Hitting an all time low.
Don’t know how to start this but it is certainly better to write here than on twitter. I wish I could just feel happy, fun to be with, a brain wizzing wildly with shit puns, looking to a future free of flashbacks all the time.
But I can’t and it hurts. What hurts the most is that I have asked for help in the most direct way possible and it has still not come. My wrist still hurts constantly and my hand will never work properly again. That’s the physical damage. The mental damage is far worse. Despite having some great days, I go to bed and every single night I am plagued with flashbacks. I try and stop them by using techniques I have read about but they don’t work. I just want to talk. To a person who understands PTSD AND HELP ME PROPERLY.
Today I feel physically and mentally finished. It is a heavy overwhelming ankle ball of cunt that you cannot shake off. I have chased appointment, I have done all I can. I just have to wait. Cutting yourself gets you nowhere as I have learnt because nobody at A&E cares that you turn up waving a severed hand in there face saying “Hello. I’m having constant flashbacks to being raped and it is ruining my life and career and basically it has made me try and end my life three times. I don’t want to die, can you help me put my life back to how it once was? I have a nice family and good, supportive friends. I would like to keep them. Please?”

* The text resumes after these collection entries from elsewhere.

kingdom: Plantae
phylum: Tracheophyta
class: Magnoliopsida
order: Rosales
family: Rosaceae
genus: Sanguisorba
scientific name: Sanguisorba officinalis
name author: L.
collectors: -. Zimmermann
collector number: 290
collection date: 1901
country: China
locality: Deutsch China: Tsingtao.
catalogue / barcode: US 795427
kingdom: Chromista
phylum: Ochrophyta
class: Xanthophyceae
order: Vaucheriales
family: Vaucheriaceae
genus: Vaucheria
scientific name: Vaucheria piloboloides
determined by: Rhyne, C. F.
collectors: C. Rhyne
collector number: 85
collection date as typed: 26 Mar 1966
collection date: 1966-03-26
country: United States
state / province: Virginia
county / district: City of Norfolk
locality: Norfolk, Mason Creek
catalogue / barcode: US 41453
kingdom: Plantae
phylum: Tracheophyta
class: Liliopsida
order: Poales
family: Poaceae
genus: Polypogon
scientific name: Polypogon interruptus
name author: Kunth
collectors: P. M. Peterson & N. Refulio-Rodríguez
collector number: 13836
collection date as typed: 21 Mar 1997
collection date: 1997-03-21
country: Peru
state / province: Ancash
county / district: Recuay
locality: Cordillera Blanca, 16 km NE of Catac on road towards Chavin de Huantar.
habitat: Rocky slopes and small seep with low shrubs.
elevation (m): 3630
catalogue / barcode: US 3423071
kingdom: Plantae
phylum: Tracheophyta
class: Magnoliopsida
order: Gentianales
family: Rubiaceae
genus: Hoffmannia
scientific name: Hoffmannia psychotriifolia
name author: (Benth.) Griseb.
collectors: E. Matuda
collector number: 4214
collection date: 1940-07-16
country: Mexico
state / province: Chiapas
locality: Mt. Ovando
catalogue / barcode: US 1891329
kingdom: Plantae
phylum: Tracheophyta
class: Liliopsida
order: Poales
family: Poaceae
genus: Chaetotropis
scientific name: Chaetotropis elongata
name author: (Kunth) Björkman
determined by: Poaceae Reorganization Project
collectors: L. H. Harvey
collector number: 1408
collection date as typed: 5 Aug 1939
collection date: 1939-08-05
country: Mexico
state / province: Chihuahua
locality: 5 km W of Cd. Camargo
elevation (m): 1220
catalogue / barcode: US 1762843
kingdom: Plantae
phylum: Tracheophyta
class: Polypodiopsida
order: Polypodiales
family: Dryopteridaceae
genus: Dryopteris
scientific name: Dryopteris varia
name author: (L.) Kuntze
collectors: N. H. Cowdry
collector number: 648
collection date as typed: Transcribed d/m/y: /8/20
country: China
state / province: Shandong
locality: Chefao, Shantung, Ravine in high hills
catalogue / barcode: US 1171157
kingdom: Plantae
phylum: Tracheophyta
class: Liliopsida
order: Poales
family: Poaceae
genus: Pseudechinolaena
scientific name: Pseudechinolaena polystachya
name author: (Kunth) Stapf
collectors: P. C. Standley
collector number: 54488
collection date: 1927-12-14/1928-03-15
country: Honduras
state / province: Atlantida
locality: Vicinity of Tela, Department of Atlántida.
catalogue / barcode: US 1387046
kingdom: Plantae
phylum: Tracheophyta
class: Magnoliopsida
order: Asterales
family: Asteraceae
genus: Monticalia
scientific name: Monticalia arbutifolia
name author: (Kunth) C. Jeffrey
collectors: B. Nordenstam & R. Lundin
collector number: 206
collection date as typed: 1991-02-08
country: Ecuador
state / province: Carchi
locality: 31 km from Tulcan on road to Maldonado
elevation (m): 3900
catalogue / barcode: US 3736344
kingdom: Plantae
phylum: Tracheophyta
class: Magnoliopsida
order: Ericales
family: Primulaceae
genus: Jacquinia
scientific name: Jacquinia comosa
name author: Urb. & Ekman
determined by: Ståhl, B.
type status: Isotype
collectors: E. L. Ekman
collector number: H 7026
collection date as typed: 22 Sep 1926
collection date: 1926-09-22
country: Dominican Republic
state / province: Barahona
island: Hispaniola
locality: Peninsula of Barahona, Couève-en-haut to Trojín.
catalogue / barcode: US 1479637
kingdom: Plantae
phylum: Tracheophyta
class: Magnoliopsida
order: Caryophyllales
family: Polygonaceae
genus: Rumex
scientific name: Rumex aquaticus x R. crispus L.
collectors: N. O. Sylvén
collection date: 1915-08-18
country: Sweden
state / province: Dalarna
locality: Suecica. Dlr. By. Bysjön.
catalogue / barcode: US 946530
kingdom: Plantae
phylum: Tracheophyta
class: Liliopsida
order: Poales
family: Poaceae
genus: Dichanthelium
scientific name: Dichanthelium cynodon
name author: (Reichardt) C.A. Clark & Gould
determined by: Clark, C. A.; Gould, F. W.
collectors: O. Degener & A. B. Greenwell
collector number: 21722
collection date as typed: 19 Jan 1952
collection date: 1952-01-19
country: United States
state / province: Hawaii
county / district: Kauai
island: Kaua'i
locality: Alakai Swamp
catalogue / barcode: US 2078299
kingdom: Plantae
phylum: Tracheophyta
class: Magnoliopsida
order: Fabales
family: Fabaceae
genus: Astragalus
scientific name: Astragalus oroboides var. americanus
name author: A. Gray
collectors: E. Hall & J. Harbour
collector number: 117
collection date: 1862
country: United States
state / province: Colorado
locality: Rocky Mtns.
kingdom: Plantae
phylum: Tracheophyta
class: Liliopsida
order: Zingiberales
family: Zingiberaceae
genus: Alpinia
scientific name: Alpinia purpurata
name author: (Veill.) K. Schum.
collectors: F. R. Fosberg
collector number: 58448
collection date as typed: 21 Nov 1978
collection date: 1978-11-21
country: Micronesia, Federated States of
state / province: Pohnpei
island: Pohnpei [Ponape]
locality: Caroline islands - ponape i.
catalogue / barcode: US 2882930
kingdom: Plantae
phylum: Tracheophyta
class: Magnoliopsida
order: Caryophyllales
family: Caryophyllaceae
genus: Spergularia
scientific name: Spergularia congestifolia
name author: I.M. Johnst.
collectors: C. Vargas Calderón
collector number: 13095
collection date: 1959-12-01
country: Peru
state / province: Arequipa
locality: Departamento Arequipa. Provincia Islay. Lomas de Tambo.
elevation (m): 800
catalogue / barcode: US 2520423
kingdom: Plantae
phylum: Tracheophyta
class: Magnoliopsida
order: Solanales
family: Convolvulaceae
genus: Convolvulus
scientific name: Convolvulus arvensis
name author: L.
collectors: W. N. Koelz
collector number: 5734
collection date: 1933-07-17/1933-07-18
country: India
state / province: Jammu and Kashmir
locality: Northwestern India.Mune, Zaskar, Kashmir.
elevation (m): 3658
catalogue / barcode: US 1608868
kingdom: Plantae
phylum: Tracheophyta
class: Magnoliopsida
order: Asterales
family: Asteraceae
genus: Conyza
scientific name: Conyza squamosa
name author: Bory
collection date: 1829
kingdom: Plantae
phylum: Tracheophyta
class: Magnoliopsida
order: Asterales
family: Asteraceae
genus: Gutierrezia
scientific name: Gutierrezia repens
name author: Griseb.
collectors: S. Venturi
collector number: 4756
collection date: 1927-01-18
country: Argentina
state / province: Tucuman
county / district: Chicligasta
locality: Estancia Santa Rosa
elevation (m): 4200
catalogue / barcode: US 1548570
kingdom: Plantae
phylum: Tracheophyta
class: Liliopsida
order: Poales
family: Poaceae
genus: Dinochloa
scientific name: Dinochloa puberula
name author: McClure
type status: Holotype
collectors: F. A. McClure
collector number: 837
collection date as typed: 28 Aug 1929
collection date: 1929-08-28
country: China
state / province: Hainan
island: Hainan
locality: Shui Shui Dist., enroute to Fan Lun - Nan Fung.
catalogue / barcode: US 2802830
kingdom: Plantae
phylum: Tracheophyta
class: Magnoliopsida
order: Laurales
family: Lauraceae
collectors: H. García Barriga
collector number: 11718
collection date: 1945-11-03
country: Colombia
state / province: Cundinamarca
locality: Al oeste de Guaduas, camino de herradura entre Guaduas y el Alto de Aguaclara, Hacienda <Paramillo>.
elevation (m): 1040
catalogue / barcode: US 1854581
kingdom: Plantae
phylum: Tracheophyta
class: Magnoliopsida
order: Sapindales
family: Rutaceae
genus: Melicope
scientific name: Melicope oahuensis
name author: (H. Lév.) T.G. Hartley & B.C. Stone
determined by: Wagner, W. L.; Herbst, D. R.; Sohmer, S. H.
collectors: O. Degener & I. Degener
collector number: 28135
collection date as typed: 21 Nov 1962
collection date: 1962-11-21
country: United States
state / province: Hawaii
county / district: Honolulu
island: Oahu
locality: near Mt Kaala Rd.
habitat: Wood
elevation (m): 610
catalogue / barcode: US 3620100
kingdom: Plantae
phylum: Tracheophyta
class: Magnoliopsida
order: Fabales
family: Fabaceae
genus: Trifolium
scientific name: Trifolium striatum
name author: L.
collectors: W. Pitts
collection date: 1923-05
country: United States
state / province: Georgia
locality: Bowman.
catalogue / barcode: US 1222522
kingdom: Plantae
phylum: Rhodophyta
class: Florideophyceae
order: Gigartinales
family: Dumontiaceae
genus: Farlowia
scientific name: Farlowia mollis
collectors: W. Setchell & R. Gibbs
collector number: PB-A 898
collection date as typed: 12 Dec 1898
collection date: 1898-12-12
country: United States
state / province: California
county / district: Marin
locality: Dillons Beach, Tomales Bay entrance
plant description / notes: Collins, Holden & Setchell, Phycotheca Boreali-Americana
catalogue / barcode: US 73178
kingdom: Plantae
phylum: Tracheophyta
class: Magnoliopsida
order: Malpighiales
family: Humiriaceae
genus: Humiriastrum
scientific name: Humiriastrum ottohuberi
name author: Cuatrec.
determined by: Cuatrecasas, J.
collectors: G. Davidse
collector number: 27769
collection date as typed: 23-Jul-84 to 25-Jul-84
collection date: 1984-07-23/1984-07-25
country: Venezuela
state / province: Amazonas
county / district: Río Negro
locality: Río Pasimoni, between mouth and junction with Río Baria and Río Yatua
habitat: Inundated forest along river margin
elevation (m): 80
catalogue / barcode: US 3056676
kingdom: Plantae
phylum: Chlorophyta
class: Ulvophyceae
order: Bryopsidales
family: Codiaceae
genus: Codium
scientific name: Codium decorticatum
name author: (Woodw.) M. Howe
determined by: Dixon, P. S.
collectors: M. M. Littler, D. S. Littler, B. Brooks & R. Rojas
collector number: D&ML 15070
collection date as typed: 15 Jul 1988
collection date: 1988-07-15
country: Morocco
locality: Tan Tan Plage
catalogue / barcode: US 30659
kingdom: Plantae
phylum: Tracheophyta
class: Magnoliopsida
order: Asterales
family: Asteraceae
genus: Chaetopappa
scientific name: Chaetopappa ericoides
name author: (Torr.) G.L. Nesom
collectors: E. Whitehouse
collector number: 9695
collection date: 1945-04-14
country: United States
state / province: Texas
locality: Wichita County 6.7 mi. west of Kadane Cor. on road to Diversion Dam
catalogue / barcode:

I don’t know what else I am supposed to do. And infact today I don’t even care. Why the fuck should I? I may aswell just hand my notice in because my career is fucked anyway. I can’t watch the news and see those cunts in power because I blame them for forcing me to work in London. I blame London for breaking me. I coped pretty much okay until the pressure came. Now I can’t even phone a gas company or a doctor without psyching myself up to do so.
I basically can’t cope. Today.
I hope this is just today and am focusing on tomorrow being a good one and I write a good blog about what a whiney fuckwit I was yesterday.